И теперь, забыв, наконец, о времени, они шептали какие-то слова и, нежно обмениваясь прикосновениями, неторопливо раздевали друг друга. Их движения были похожи на танец – и это нравилось Арабелле. Распустив тонкий шнурок между лопаток Эммелины, она сама коснулась ее груди. Они обменивались ласками, будто словами плавно текущего диалога – и наконец их пальцы, трепетавшие от нетерпения, почти одновременно скользнули вниз… А через несколько секунд Арабелла мягко, но настойчиво оттолкнула сидевшую на краю дивана Эммелину назад, на бархатные подушки. Она ласкала ее нежно-розовое тело губами и языком, и наслаждение, испытываемое подругой, отзывалось в ее собственном теле. А потом Эммелина сама ласкала ее, проскользнув под ее телом, как юркая ящерица.

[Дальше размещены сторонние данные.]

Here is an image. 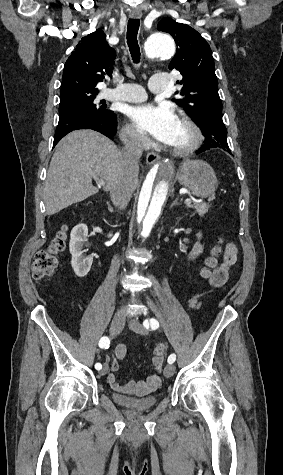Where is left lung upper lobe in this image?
<instances>
[{"instance_id":"1","label":"left lung upper lobe","mask_w":283,"mask_h":475,"mask_svg":"<svg viewBox=\"0 0 283 475\" xmlns=\"http://www.w3.org/2000/svg\"><path fill=\"white\" fill-rule=\"evenodd\" d=\"M159 31L169 33L178 46L169 69L179 70L183 79L181 99H173L183 107L198 125L211 111H222L215 75L214 60L207 41L193 28L171 18L162 19Z\"/></svg>"}]
</instances>
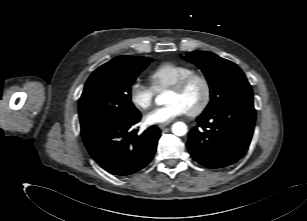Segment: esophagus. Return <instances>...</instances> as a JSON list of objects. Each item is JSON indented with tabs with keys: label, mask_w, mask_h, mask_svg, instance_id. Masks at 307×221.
<instances>
[{
	"label": "esophagus",
	"mask_w": 307,
	"mask_h": 221,
	"mask_svg": "<svg viewBox=\"0 0 307 221\" xmlns=\"http://www.w3.org/2000/svg\"><path fill=\"white\" fill-rule=\"evenodd\" d=\"M169 124H170V122L165 123V124H160V125H158V127H159L160 129H164V128L167 127Z\"/></svg>",
	"instance_id": "esophagus-1"
}]
</instances>
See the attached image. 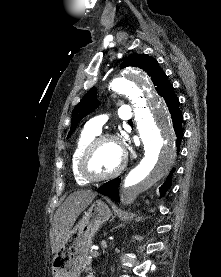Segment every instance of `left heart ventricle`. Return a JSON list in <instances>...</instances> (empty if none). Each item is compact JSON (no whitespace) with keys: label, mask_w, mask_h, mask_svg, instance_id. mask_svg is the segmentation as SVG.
<instances>
[{"label":"left heart ventricle","mask_w":221,"mask_h":277,"mask_svg":"<svg viewBox=\"0 0 221 277\" xmlns=\"http://www.w3.org/2000/svg\"><path fill=\"white\" fill-rule=\"evenodd\" d=\"M122 153L120 147L111 141L103 142L92 154L88 167L95 175H104L115 170L120 164Z\"/></svg>","instance_id":"1"}]
</instances>
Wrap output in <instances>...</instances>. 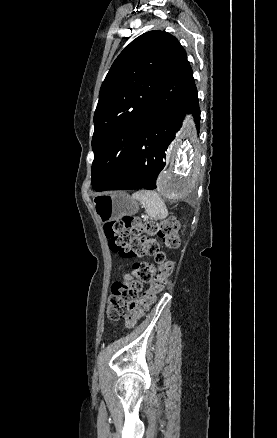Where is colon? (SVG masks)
<instances>
[{
  "label": "colon",
  "mask_w": 277,
  "mask_h": 438,
  "mask_svg": "<svg viewBox=\"0 0 277 438\" xmlns=\"http://www.w3.org/2000/svg\"><path fill=\"white\" fill-rule=\"evenodd\" d=\"M104 232L112 252L124 259L151 256L156 266L149 262L136 263L132 268L134 280H120L108 300L107 313L110 320L126 318V325L133 326L155 302L173 273V264L165 259L162 244L167 248L179 245L180 224L175 218L161 222L142 221L124 215L120 221H110ZM146 233L145 236H141ZM158 275L153 277L154 272ZM152 281L151 289L139 297L141 284Z\"/></svg>",
  "instance_id": "obj_1"
}]
</instances>
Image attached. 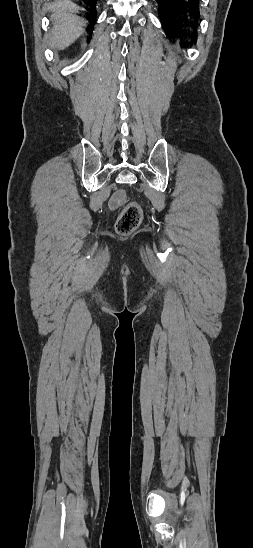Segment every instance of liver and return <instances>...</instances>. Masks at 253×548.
Wrapping results in <instances>:
<instances>
[{"mask_svg": "<svg viewBox=\"0 0 253 548\" xmlns=\"http://www.w3.org/2000/svg\"><path fill=\"white\" fill-rule=\"evenodd\" d=\"M50 8L53 12L51 47L63 50L80 37L87 21L74 14L80 8L68 0H55Z\"/></svg>", "mask_w": 253, "mask_h": 548, "instance_id": "6515ba94", "label": "liver"}]
</instances>
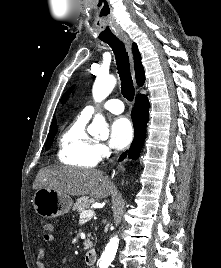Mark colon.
<instances>
[{"mask_svg":"<svg viewBox=\"0 0 221 268\" xmlns=\"http://www.w3.org/2000/svg\"><path fill=\"white\" fill-rule=\"evenodd\" d=\"M41 227L43 228L45 232H49L53 228L52 224L45 220L41 221Z\"/></svg>","mask_w":221,"mask_h":268,"instance_id":"colon-1","label":"colon"}]
</instances>
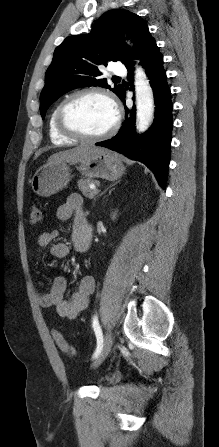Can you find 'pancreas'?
<instances>
[{
	"label": "pancreas",
	"mask_w": 219,
	"mask_h": 447,
	"mask_svg": "<svg viewBox=\"0 0 219 447\" xmlns=\"http://www.w3.org/2000/svg\"><path fill=\"white\" fill-rule=\"evenodd\" d=\"M77 183L79 190L85 197L92 199L97 194L89 187L91 183H97L96 181L90 179H80Z\"/></svg>",
	"instance_id": "cf45deb5"
}]
</instances>
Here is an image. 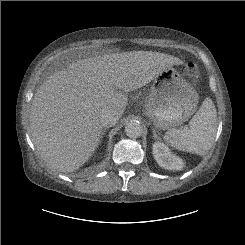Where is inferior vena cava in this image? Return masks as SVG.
I'll return each instance as SVG.
<instances>
[{"label": "inferior vena cava", "instance_id": "inferior-vena-cava-1", "mask_svg": "<svg viewBox=\"0 0 245 245\" xmlns=\"http://www.w3.org/2000/svg\"><path fill=\"white\" fill-rule=\"evenodd\" d=\"M119 117L118 112L110 107L103 108L99 115L100 122L104 127L114 126L119 120Z\"/></svg>", "mask_w": 245, "mask_h": 245}]
</instances>
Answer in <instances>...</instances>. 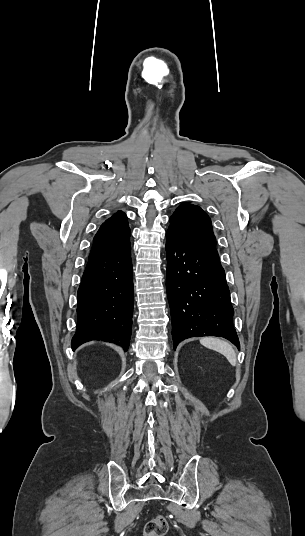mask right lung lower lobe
<instances>
[{
    "instance_id": "obj_1",
    "label": "right lung lower lobe",
    "mask_w": 305,
    "mask_h": 536,
    "mask_svg": "<svg viewBox=\"0 0 305 536\" xmlns=\"http://www.w3.org/2000/svg\"><path fill=\"white\" fill-rule=\"evenodd\" d=\"M77 295L73 350L87 341L101 340L127 351L134 299L131 247L89 259Z\"/></svg>"
}]
</instances>
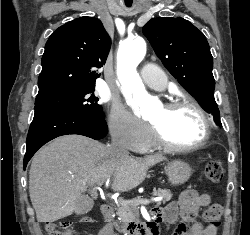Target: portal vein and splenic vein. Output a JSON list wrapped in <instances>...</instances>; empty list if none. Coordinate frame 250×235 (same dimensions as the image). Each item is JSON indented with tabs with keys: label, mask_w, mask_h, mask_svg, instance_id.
<instances>
[{
	"label": "portal vein and splenic vein",
	"mask_w": 250,
	"mask_h": 235,
	"mask_svg": "<svg viewBox=\"0 0 250 235\" xmlns=\"http://www.w3.org/2000/svg\"><path fill=\"white\" fill-rule=\"evenodd\" d=\"M108 183V182H107ZM162 200V197H159V198H155V199H153V201H156V202H159V201H161ZM132 202V200H129V201H122V203H131ZM150 200H148V199H141L140 201H139V203L140 204H144V205H148V204H150Z\"/></svg>",
	"instance_id": "18ae733b"
}]
</instances>
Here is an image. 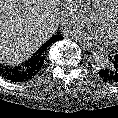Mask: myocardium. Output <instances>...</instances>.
<instances>
[{
  "label": "myocardium",
  "instance_id": "1",
  "mask_svg": "<svg viewBox=\"0 0 118 118\" xmlns=\"http://www.w3.org/2000/svg\"><path fill=\"white\" fill-rule=\"evenodd\" d=\"M116 3H118V0L110 1L105 8H103L98 14L95 15L94 19L99 20V19L109 16L112 13ZM111 44L113 47L118 48V42H112Z\"/></svg>",
  "mask_w": 118,
  "mask_h": 118
}]
</instances>
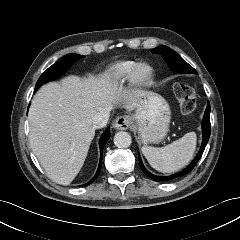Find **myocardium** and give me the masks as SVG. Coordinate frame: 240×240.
Instances as JSON below:
<instances>
[{
    "mask_svg": "<svg viewBox=\"0 0 240 240\" xmlns=\"http://www.w3.org/2000/svg\"><path fill=\"white\" fill-rule=\"evenodd\" d=\"M154 77V69L147 62L137 63L131 75L130 82L138 87L148 86Z\"/></svg>",
    "mask_w": 240,
    "mask_h": 240,
    "instance_id": "1",
    "label": "myocardium"
}]
</instances>
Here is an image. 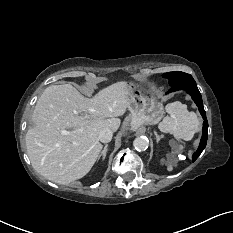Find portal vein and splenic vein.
Instances as JSON below:
<instances>
[{
	"mask_svg": "<svg viewBox=\"0 0 233 233\" xmlns=\"http://www.w3.org/2000/svg\"><path fill=\"white\" fill-rule=\"evenodd\" d=\"M60 133H61L62 135H69V134H70V131L60 130Z\"/></svg>",
	"mask_w": 233,
	"mask_h": 233,
	"instance_id": "1",
	"label": "portal vein and splenic vein"
}]
</instances>
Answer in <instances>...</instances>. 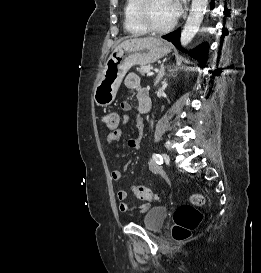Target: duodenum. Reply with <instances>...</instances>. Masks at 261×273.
Returning <instances> with one entry per match:
<instances>
[{"instance_id": "obj_1", "label": "duodenum", "mask_w": 261, "mask_h": 273, "mask_svg": "<svg viewBox=\"0 0 261 273\" xmlns=\"http://www.w3.org/2000/svg\"><path fill=\"white\" fill-rule=\"evenodd\" d=\"M150 106H151L150 98L148 95H145L144 101L141 105V112L142 113L148 112V110L150 109Z\"/></svg>"}]
</instances>
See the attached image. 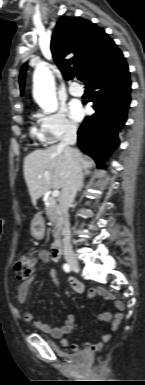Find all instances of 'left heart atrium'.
Wrapping results in <instances>:
<instances>
[{
	"label": "left heart atrium",
	"instance_id": "left-heart-atrium-1",
	"mask_svg": "<svg viewBox=\"0 0 145 385\" xmlns=\"http://www.w3.org/2000/svg\"><path fill=\"white\" fill-rule=\"evenodd\" d=\"M70 114L73 119L80 120L84 115V111L79 103L72 102L70 104Z\"/></svg>",
	"mask_w": 145,
	"mask_h": 385
}]
</instances>
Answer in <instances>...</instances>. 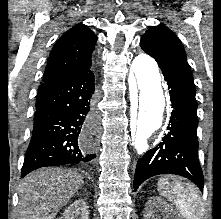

И только когда руки подруги остановились, Арабелла, в изнеможении опустившаяся на пушистый ковер, заметила цветы, которые, повернув головки в их сторону, окружали их со всех сторон. Ей показалось, что цветы наблюдают за ними.
– Как твои цветы относятся к посторонним? – спросила она.
Эммелина улыбнулась, но не ответила. Она встала и, накинув на плечи расшитое покрывало, которое потянулось за ней царственным шлейфом, подошла к тяжелой нефритовой вазе, стоявшей у окна. Высокие ирисы коснулись ее груди, а когда она отошла, они еще долго покачивались…
– Они никогда не изменяют мне, а я – им. Они думают, что ты – тоже цветок.
Арабелла, не понимая, шутит Эммелина или она вполне серьезна, смотрела, как та подходит к стоящему на подоконнике длинному лотку, в котором цвели бледно-розовые, палевые и бордовые азалии.
– Вообще-то они должны цвести только зимой, – сказала Эммелина, заметив, что Арабелла наблюдает за ней, – но у меня получается, точнее, у нас получается… – Она тихо рассмеялась и с нежностью склонилась над лотком. – Я с ними никогда не расстаюсь, и они цветут для меня круглый год!
Арабелла почувствовала вдруг, что то блаженство, в котором она купалась еще минуту назад, куда-то исчезло. А его место занимает необъяснимый страх – от того, как Эммелина переговаривалась с цветами, веяло какой-то потусторонней жутью. Это было, как минимум, похоже на сумасшествие.